Esse trabalho oficinal sempre me apaixonou em José Saramago - e era justamente esse trabalho disciplinado que tornou possível uma obra monumental, escrita do ponto de vista da eternidade. Só um monumento pode fazê-lo.

A consagração de Saramago deve-se à literatura e à sua "intervenção cívica" ? mas só a literatura, que está ligada à eternidade, o irá transcrever mais tarde nas palavras da terra, no gigantesco poema do mundo, onde entrará "Manual de Pintura e Caligrafia", por exemplo, um livro injustamente esquecido, e essa "trilogia do cânone" onde estão inscritas as linhas de quase toda a sua obra: a atenção aos pequenos personagens (quase anónimos, quase insignificantes), o absurdo da História, a ideia de epopeia, a fragilidade do humano e do humanismo.

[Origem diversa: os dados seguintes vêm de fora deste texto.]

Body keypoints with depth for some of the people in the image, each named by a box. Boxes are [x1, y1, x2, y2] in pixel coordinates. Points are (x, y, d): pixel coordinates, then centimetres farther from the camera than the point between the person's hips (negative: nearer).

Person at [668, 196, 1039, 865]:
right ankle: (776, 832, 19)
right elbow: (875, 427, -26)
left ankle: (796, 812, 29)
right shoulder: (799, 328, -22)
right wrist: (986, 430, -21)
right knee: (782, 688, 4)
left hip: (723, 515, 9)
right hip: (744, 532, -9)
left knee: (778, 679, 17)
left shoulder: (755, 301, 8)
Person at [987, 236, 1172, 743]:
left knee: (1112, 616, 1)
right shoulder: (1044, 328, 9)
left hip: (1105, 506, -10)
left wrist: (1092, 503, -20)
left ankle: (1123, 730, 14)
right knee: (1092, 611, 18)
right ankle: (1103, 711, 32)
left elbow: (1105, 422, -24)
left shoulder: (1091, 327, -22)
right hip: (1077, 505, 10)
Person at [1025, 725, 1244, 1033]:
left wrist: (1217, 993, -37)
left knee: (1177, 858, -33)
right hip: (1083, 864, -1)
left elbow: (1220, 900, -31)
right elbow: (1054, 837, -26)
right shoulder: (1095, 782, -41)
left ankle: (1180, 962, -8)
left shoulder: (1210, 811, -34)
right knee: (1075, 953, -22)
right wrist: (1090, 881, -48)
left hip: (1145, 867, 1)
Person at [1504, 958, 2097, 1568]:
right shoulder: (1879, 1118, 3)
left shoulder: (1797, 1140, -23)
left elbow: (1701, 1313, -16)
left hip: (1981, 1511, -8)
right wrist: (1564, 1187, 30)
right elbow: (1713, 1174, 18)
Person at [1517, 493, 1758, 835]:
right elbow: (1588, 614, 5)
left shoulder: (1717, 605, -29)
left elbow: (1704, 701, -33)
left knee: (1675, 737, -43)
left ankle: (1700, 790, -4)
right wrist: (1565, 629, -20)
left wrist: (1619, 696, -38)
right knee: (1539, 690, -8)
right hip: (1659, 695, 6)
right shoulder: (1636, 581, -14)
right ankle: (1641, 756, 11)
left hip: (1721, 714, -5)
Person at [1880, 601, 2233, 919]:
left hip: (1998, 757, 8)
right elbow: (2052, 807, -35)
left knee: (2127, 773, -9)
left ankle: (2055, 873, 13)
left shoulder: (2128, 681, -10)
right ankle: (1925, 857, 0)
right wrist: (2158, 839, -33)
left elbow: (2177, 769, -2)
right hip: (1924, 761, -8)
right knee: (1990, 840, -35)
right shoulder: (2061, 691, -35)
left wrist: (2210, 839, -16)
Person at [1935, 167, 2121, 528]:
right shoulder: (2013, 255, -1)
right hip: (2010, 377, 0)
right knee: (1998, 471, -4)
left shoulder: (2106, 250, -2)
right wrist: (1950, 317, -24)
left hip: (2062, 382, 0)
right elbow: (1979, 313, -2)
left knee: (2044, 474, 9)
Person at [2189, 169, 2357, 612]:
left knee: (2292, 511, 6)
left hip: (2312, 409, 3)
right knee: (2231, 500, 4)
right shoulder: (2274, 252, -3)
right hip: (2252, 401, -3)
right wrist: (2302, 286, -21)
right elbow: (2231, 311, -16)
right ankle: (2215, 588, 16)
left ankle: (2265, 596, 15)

Tanto em "Levantado do Chão" como em "Memorial do Convento" ou em "Todos os Nomes", os seus grandes personagens são essencialmente humildes, anónimos e colhidos (e escondidos) da massa da multidão. Baltazar e Blimunda em vez do rei que manda construir o convento de Mafra; os camponeses e o cão atravessando os campos do Alentejo e ressuscitando no final, em vez dos "exemplos de classe"; uma mulher anónima e discreta que enfrenta a cegueira do mundo e interpreta as suas metáforas. Mesmo o amor, mesmo o amor: é uma das suas mais belas histórias de amor, a de "História do Cerco de Lisboa", a que é vivida pela editora e pelo revisor - ele, mais uma vez, o homem anónimo, humilde, modesto, que representa toda a modéstia e toda a humildade dos homens e mulheres sem história (à maneira de Gogol; ou encarando o absurdo, como Kafka).

Creio, acreditei sempre - e escrevi-o - que Saramago era um homem extremamente religioso. Só um homem religioso pode rondar a blasfémia e interrogar directamente a figura de um Deus "humanamente injusto". O resto é polémica, passagem, indignações. O que passará à eternidade é isso: talento, trabalho, dedicação.